— …и раскрой ее сердце для Твоей любви…
Нет. Штеффи не нужна любовь Иисуса. Не потеряет ли она любовь тети Марты?
Любовь тети Марты. Штеффи впервые подумала о том, что тетя Марта любила ее.
Она вспомнила их первую встречу у тети Альмы. Холод ледяным панцирем окутывал тетю Марту. Штеффи вспомнила пощечину на лестнице и наказание за фарфоровую собачку. И она вспомнила чувство счастья в тот раз, когда тетя Марта взяла ее под свою защиту и назвала «моя девочка».
Мама с папой так далеко. Тетя Марта с дядей Эвертом — единственные, кто у нее есть. Стоит ли ради них принять Иисуса?
— …успокой ее тревоги, — молилась тетя Марта.
Успокой ее тревоги. Скоро уже лето пройдет, а она ничего не знает о маме с папой. Где они? Остались ли они в Терезиенштадте? Или они «переведены», это непонятное слово употребляла Юдит и не хотела ничего объяснять.
«Ты предала свой народ». Так сказала Юдит. Это значило, что она предала и маму с папой.
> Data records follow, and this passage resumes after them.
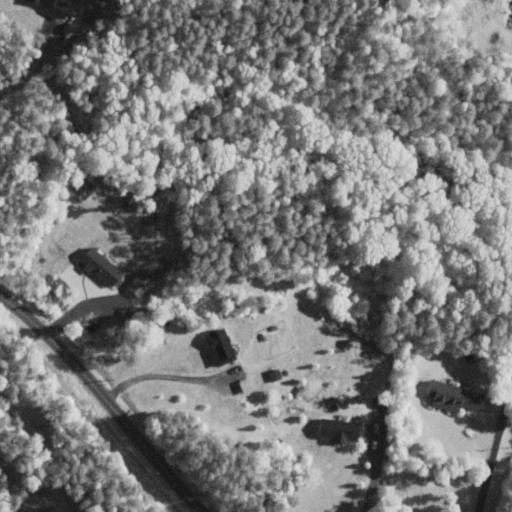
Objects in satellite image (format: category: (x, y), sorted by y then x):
building: (56, 5)
road: (26, 67)
building: (103, 266)
building: (138, 287)
building: (222, 346)
road: (167, 376)
road: (106, 396)
building: (457, 396)
building: (341, 430)
road: (494, 446)
road: (373, 467)
road: (10, 485)
building: (48, 509)
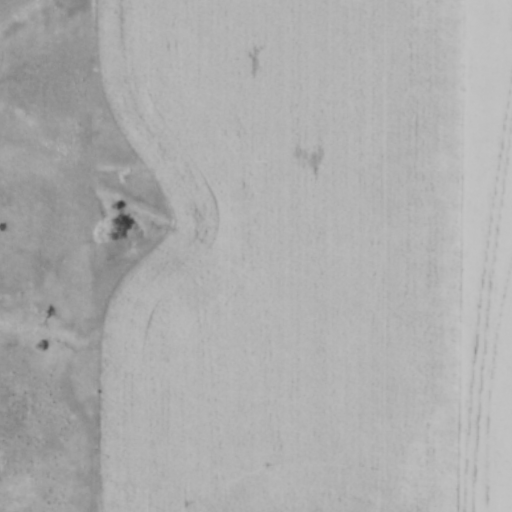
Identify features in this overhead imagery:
crop: (294, 257)
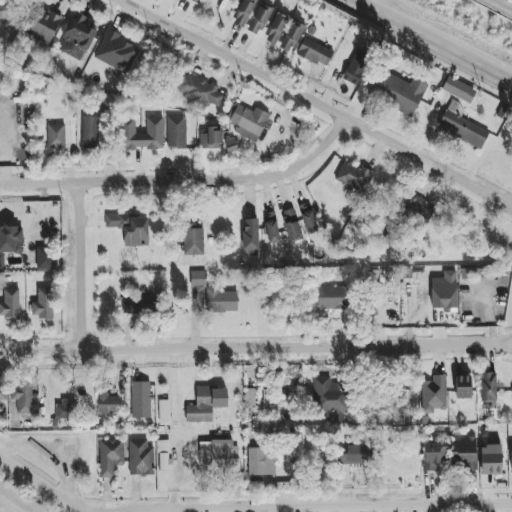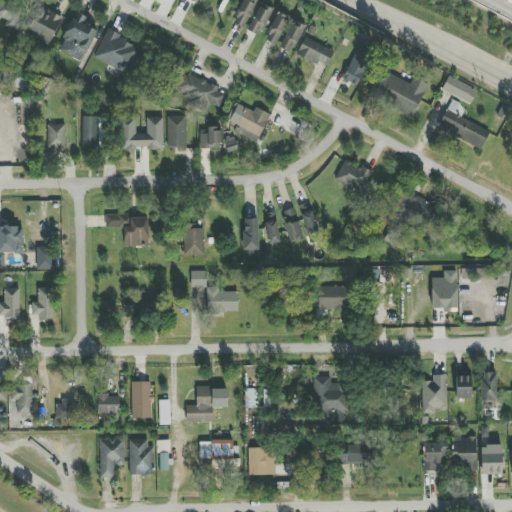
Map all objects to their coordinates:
building: (195, 0)
building: (9, 12)
building: (244, 12)
road: (391, 15)
building: (260, 19)
building: (44, 26)
building: (277, 28)
building: (292, 36)
building: (77, 38)
building: (117, 52)
building: (315, 52)
road: (466, 55)
building: (357, 66)
building: (459, 90)
building: (199, 92)
building: (398, 92)
road: (319, 101)
building: (249, 122)
building: (462, 126)
building: (93, 132)
building: (176, 132)
building: (142, 134)
building: (56, 136)
building: (211, 138)
building: (231, 144)
building: (352, 176)
road: (186, 181)
building: (415, 207)
building: (308, 218)
building: (292, 225)
building: (130, 229)
building: (271, 229)
building: (250, 234)
building: (11, 240)
building: (193, 240)
road: (81, 267)
building: (198, 279)
building: (444, 292)
building: (332, 298)
building: (221, 301)
building: (10, 304)
building: (43, 304)
building: (138, 306)
road: (256, 349)
building: (463, 387)
building: (488, 387)
building: (3, 392)
building: (434, 394)
building: (251, 398)
building: (24, 399)
building: (141, 400)
building: (329, 400)
building: (108, 404)
building: (206, 404)
building: (66, 408)
building: (164, 412)
building: (219, 451)
building: (464, 452)
building: (351, 455)
building: (110, 456)
building: (434, 456)
building: (140, 458)
building: (511, 459)
building: (261, 461)
building: (494, 463)
road: (42, 483)
road: (324, 506)
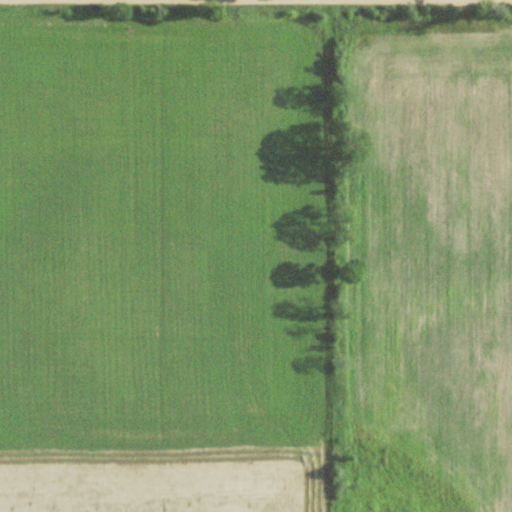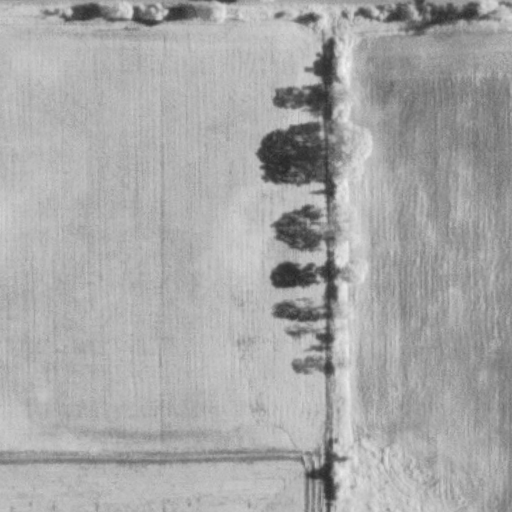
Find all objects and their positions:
crop: (429, 247)
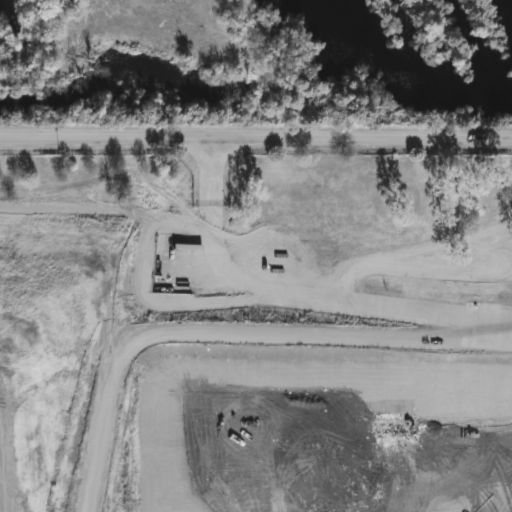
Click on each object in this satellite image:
building: (216, 42)
road: (256, 137)
road: (300, 299)
landfill: (252, 369)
Она могла поступить иначе. Могла бороться за то, чтобы маму с папой впустили в Швецию. Если бы она не была так мала, когда приехала сюда! Теперь она почти взрослая, но уже слишком поздно. Теперь маму с папой не выпустят из лагеря, даже если Швеция согласится их принять.
— Ты не можешь молиться?
Рука тети Марты легко коснулась ее плеча.
— Попробуй!
— Господи, — сказала Штеффи. — Господи, если ты существуешь, верни мне маму и папу!
Слезы хлынули по щекам.
— Мама, — плакала она. — Я хочу, чтобы здесь была моя мама.
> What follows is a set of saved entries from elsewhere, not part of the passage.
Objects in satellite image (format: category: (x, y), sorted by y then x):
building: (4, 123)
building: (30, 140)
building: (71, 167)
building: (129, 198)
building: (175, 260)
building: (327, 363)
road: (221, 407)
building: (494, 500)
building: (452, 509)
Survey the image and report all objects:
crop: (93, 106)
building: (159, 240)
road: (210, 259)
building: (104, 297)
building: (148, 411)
Позднее, после того как тетя Марта укутала Штеффи одеялом, отвела на кухонный диван и дала ей выпить чашку горячей воды с медом, они тихо сидели, пока не опустились августовские сумерки.
Тетя Марта помешивала ложкой в своей кофейной чашке.
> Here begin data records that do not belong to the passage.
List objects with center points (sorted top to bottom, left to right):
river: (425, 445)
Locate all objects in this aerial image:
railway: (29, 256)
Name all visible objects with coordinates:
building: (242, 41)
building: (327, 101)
— Я знаю, — сказала она, — что не могу заменить тебе маму. Но ты должна знать, что бы ни случилось, у нас с Эвертом ты всегда дома.
— Простите, — сказала Штеффи. — Простите меня за неблагодарность.
— Не ты должна просить прощения.
Тетя Марта сделала глоток кофе.
— Не думай, — медленно сказала она, — что я не размышляла над тем, правильно ли мы сделали, Альма и я. Нужно ли было крестить вас и принимать в общину? Наверное, нам следовало бы подождать. Но я считала, что Иисус мог бы стать для тебя утешением. Как стал для меня во времена большой скорби.
Она замолчала.
— Когда умерла Анна-Лиза? — прошептала Штеффи.
Первый раз она назвала имя Анны-Лизы при тете Марте. С тетей Альмой она разговаривала о дочери тети Марты и дяди Эверта, умершей от туберкулеза в возрасте двенадцати лет. А дядя Эверт знал, что Штеффи была в курсе. Красные санки, которые она получила в первую зиму на острове, принадлежали Анне-Лизе. Но тетя Марта никогда ни словом не обмолвилась о своем умершем ребенке, и Штеффи подчинялась ее молчанию.